Al hilo de la entrada que dedicamos a la lección de publicidad de Lluis Bassat y de su discurso allí enlazado, se suscitó el tema de la verdad publicitaria.
No sé si será meternos en un peligroso laberinto, pero es un tema que me ronda desde que me dedico a reflexionar sobre el impacto mediático.

Sobre el concepto de ‘verdad’ sin apellidos, no creo que nos quepan muchas dudas, pero por ser más académico veamos tres de las cinco  acepciones que nos da el DRAE:

1. Conformidad de las cosas con el concepto que de ellas forma la mente. 2. Conformidad de lo que se dice con lo que se siente o se piensa. 5. Realidad, existencia real de una cosa.

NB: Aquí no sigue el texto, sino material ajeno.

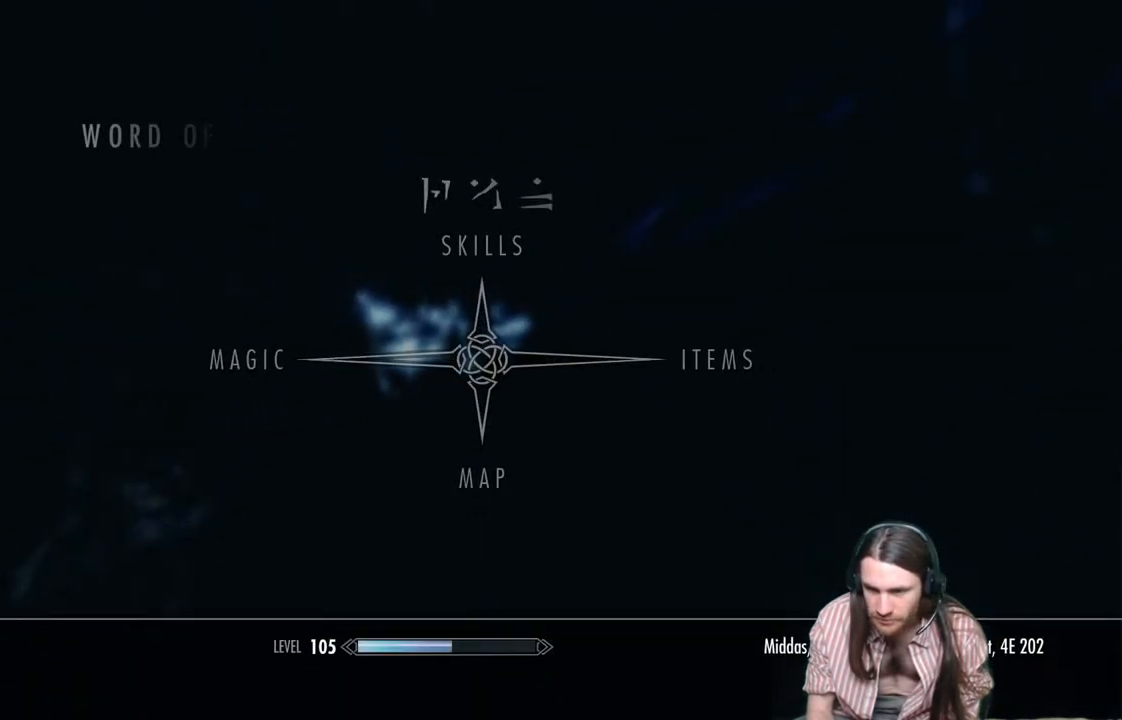
{"buttons": [], "left_stick": "center", "right_stick": "center", "events": [[17, "DPAD_RIGHT", "down"], [167, "DPAD_RIGHT", "up"]]}
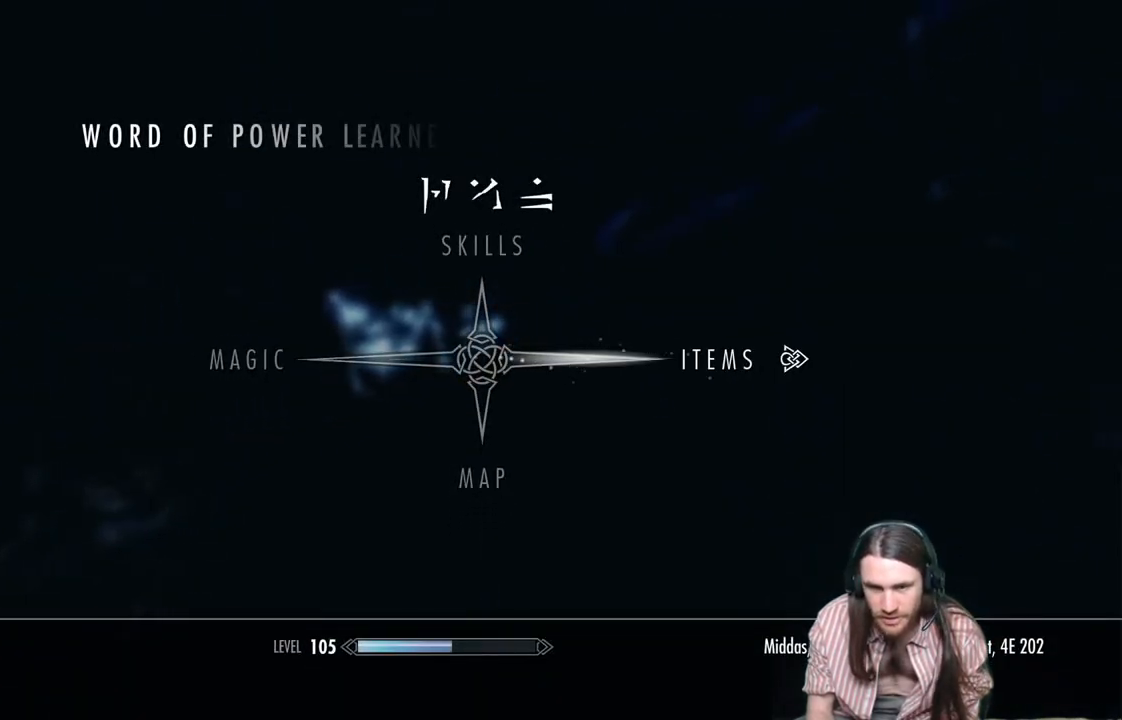
{"buttons": [], "left_stick": "center", "right_stick": "center", "events": []}
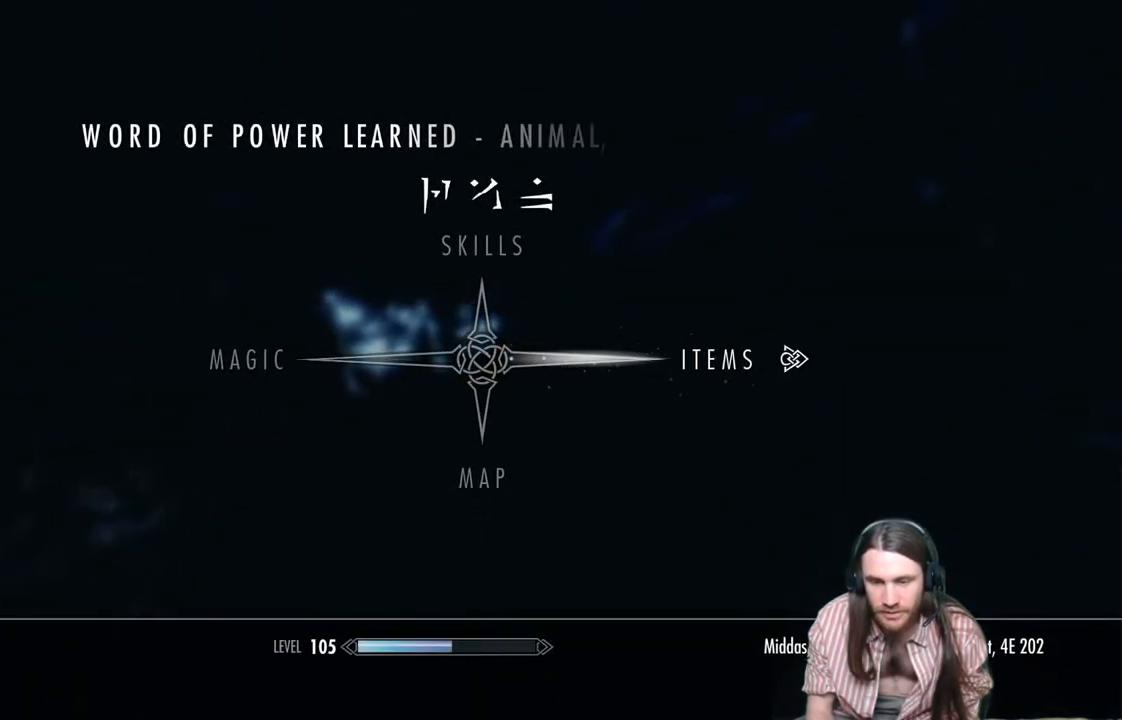
{"buttons": [], "left_stick": "center", "right_stick": "center", "events": []}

Para la voz ‘publicidad’ el diccionario aún es más parco:

1. Conjunto de medios que se emplean para divulgar o extender la noticia de las cosas o de los hechos. 2. Divulgación de noticias o anuncios de carácter comercial para atraer a posibles compradores, espectadores, usuarios, etc.

Vamos a dejar ―de momento― a un lado la llamada publicidad subliminal, que la Wiki define como aquella cuyo mensaje se emite por debajo del umbral de los sentidos para incitar al consumo de un producto, ya que, como se supone que ante dicho mensaje el usuario está inerme, está prohibida en casi todas las legislaciones que intentan proteger al consumidor. Quedémonos con el resto de la publicidad que nos llega y que, como nos llega, no debe de estar prohibida, supongo.

Para mí es obvio que no hay conformidad entre el concepto que nos formamos de las cosas a través de la publicidad y las cosas mismas. Es también fehaciente que entre lo que el emisor que vende o crea el anuncio piensa del producto y lo que nos acaba diciendo de él no siempre hay conformidad. Y por supuesto creo que es incuestionable que las representaciones de los productos en los anuncios publicitarios no tienen existencia real salvo en las mentes de los que los crean y en las de los que los recibimos. Por lo cual deberíamos concluir que la mayor parte de la publicidad no dice la verdad, es decir, miente.